*CHALLENGE*:
Reproduce the data below word for word, from the line containing "pose: elev=17.7 azim=61.6" through the line containing "Dot at: (370, 292)", including both of those lines and nothing outside them.

%%

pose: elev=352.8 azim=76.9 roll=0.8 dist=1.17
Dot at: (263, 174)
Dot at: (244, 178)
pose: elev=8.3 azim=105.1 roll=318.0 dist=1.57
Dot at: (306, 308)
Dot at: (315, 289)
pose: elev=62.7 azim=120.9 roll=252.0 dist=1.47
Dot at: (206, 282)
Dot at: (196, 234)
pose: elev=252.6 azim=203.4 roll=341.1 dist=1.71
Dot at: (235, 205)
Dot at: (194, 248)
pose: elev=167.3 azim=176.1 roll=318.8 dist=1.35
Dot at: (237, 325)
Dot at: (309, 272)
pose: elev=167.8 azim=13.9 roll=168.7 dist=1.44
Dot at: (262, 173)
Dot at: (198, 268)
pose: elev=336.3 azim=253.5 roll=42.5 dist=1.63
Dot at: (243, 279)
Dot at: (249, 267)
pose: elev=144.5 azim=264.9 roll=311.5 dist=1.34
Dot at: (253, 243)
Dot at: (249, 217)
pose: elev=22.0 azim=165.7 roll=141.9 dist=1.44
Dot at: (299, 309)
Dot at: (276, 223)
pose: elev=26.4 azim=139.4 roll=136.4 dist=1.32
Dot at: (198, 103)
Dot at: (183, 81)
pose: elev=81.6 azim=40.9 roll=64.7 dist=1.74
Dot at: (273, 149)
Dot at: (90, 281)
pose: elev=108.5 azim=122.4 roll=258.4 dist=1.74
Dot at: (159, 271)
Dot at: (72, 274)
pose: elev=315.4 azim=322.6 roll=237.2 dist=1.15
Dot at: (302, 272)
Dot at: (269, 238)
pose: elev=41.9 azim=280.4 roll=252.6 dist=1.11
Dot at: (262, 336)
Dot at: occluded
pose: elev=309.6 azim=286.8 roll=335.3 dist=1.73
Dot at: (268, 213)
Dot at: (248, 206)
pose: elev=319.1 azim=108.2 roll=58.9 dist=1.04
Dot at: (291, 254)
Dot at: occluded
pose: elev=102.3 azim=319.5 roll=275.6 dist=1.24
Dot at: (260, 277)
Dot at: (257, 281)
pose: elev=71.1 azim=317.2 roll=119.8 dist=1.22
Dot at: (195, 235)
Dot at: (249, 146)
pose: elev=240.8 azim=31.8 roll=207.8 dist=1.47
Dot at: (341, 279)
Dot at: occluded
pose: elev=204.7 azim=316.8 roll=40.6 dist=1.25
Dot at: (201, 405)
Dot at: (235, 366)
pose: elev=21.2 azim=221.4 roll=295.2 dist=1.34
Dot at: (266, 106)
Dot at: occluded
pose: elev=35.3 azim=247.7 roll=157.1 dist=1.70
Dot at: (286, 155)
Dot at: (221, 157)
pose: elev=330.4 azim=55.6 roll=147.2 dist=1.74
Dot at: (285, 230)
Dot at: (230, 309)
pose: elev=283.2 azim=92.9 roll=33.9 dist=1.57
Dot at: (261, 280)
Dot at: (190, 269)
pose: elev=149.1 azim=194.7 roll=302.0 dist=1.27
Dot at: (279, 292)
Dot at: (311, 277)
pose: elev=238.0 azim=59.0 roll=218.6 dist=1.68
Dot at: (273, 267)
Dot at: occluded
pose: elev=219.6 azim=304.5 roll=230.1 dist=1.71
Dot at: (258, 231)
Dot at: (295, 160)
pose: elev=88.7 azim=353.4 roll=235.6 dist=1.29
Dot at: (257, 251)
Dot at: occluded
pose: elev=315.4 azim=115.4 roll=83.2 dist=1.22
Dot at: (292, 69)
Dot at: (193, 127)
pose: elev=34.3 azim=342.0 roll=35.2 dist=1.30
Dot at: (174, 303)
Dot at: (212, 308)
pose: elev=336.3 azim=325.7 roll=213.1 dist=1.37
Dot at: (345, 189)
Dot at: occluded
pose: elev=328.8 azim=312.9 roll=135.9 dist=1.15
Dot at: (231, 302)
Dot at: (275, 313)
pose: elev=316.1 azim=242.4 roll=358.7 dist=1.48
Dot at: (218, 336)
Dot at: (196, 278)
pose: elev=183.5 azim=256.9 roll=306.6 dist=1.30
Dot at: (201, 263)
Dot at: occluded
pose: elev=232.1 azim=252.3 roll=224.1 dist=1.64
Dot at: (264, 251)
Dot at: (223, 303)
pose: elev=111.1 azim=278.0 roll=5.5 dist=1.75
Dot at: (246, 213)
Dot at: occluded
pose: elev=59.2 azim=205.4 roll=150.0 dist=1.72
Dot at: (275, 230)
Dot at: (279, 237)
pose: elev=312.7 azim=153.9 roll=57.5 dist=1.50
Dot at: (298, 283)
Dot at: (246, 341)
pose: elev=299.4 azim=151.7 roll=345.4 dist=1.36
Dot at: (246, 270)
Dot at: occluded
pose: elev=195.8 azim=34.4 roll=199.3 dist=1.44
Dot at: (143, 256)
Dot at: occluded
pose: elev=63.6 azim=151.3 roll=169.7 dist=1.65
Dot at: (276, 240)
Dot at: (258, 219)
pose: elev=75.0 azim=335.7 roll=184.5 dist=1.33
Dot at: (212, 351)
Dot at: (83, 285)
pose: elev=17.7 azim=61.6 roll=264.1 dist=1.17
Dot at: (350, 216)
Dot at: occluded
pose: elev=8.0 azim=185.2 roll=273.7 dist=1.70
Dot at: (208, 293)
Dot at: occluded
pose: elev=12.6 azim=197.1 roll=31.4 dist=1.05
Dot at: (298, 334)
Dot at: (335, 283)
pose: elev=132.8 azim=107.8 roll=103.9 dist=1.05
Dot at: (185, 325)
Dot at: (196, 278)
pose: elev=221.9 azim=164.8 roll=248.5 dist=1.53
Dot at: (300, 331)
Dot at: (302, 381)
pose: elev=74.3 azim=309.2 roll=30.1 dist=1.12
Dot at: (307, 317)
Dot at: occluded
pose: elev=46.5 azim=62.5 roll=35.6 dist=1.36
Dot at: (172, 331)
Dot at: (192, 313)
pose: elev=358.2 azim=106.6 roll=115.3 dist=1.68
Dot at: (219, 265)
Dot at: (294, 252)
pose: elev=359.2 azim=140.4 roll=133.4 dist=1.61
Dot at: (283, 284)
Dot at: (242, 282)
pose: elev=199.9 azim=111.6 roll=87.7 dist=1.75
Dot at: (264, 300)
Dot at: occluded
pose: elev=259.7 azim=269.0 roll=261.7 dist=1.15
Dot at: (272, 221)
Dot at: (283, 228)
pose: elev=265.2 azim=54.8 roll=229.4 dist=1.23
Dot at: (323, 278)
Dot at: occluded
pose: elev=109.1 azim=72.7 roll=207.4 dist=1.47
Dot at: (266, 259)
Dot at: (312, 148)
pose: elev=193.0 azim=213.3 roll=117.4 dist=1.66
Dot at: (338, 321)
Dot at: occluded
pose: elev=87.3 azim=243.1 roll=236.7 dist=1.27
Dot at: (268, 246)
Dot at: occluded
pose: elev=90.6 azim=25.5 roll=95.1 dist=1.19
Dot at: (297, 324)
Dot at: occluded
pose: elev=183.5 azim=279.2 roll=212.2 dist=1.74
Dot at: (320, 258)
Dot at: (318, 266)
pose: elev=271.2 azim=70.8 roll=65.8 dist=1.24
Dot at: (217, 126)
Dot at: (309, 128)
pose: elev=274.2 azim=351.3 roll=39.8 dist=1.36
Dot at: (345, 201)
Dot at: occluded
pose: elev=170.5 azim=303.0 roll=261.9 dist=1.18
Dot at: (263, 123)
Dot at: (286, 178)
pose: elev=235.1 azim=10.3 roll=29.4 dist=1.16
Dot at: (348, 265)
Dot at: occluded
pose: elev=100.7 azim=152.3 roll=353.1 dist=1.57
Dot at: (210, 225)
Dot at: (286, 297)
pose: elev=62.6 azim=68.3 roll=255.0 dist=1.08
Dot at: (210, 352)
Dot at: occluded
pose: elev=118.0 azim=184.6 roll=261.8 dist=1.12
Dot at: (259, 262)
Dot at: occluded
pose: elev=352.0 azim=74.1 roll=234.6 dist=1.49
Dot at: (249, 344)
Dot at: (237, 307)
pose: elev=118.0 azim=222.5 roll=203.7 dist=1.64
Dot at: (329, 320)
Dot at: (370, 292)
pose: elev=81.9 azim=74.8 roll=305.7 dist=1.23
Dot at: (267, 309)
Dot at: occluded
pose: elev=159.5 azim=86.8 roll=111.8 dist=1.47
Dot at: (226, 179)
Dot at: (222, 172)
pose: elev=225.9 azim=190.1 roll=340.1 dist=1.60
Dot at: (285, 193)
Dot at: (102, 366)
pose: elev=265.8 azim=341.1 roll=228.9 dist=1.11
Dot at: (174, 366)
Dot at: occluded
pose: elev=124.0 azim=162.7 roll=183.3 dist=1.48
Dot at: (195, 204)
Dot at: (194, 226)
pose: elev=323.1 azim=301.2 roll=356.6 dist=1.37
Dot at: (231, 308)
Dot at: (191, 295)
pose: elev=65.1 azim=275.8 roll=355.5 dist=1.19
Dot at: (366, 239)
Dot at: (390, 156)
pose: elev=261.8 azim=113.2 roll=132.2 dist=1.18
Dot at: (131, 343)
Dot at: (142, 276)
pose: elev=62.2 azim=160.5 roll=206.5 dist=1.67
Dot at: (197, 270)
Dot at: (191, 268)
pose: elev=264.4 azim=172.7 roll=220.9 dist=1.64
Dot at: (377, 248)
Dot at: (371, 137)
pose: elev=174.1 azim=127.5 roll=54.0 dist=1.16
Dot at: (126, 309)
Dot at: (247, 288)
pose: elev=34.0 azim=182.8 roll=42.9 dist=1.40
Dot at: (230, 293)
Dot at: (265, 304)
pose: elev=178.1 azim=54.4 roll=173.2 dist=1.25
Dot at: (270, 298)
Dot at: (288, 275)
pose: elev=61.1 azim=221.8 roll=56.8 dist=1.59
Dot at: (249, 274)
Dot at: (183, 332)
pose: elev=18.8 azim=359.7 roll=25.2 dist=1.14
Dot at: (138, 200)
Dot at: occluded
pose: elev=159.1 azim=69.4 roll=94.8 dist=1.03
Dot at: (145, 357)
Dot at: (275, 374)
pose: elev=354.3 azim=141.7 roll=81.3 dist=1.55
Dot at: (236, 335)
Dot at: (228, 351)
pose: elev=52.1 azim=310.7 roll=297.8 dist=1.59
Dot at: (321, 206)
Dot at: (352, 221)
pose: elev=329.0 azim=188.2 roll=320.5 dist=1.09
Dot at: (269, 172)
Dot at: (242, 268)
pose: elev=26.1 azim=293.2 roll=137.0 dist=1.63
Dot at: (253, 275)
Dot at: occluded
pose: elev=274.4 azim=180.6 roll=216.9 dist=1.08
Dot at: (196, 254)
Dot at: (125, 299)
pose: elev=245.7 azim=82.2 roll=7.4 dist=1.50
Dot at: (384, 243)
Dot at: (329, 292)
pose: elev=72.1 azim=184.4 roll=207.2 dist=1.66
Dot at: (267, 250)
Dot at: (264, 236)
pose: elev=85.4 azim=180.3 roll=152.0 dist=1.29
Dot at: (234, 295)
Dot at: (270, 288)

%%

*THE COMPLETED TASK*:
pose: elev=17.7 azim=61.6 roll=264.1 dist=1.17
Dot at: (350, 216)
Dot at: occluded
pose: elev=8.0 azim=185.2 roll=273.7 dist=1.70
Dot at: (208, 293)
Dot at: occluded
pose: elev=12.6 azim=197.1 roll=31.4 dist=1.05
Dot at: (298, 334)
Dot at: (335, 283)
pose: elev=132.8 azim=107.8 roll=103.9 dist=1.05
Dot at: (185, 325)
Dot at: (196, 278)
pose: elev=221.9 azim=164.8 roll=248.5 dist=1.53
Dot at: (300, 331)
Dot at: (302, 381)
pose: elev=74.3 azim=309.2 roll=30.1 dist=1.12
Dot at: (307, 317)
Dot at: occluded
pose: elev=46.5 azim=62.5 roll=35.6 dist=1.36
Dot at: (172, 331)
Dot at: (192, 313)
pose: elev=358.2 azim=106.6 roll=115.3 dist=1.68
Dot at: (219, 265)
Dot at: (294, 252)
pose: elev=359.2 azim=140.4 roll=133.4 dist=1.61
Dot at: (283, 284)
Dot at: (242, 282)
pose: elev=199.9 azim=111.6 roll=87.7 dist=1.75
Dot at: (264, 300)
Dot at: occluded
pose: elev=259.7 azim=269.0 roll=261.7 dist=1.15
Dot at: (272, 221)
Dot at: (283, 228)
pose: elev=265.2 azim=54.8 roll=229.4 dist=1.23
Dot at: (323, 278)
Dot at: occluded
pose: elev=109.1 azim=72.7 roll=207.4 dist=1.47
Dot at: (266, 259)
Dot at: (312, 148)
pose: elev=193.0 azim=213.3 roll=117.4 dist=1.66
Dot at: (338, 321)
Dot at: occluded
pose: elev=87.3 azim=243.1 roll=236.7 dist=1.27
Dot at: (268, 246)
Dot at: occluded
pose: elev=90.6 azim=25.5 roll=95.1 dist=1.19
Dot at: (297, 324)
Dot at: occluded
pose: elev=183.5 azim=279.2 roll=212.2 dist=1.74
Dot at: (320, 258)
Dot at: (318, 266)
pose: elev=271.2 azim=70.8 roll=65.8 dist=1.24
Dot at: (217, 126)
Dot at: (309, 128)
pose: elev=274.2 azim=351.3 roll=39.8 dist=1.36
Dot at: (345, 201)
Dot at: occluded
pose: elev=170.5 azim=303.0 roll=261.9 dist=1.18
Dot at: (263, 123)
Dot at: (286, 178)
pose: elev=235.1 azim=10.3 roll=29.4 dist=1.16
Dot at: (348, 265)
Dot at: occluded
pose: elev=100.7 azim=152.3 roll=353.1 dist=1.57
Dot at: (210, 225)
Dot at: (286, 297)
pose: elev=62.6 azim=68.3 roll=255.0 dist=1.08
Dot at: (210, 352)
Dot at: occluded
pose: elev=118.0 azim=184.6 roll=261.8 dist=1.12
Dot at: (259, 262)
Dot at: occluded
pose: elev=352.0 azim=74.1 roll=234.6 dist=1.49
Dot at: (249, 344)
Dot at: (237, 307)
pose: elev=118.0 azim=222.5 roll=203.7 dist=1.64
Dot at: (329, 320)
Dot at: (370, 292)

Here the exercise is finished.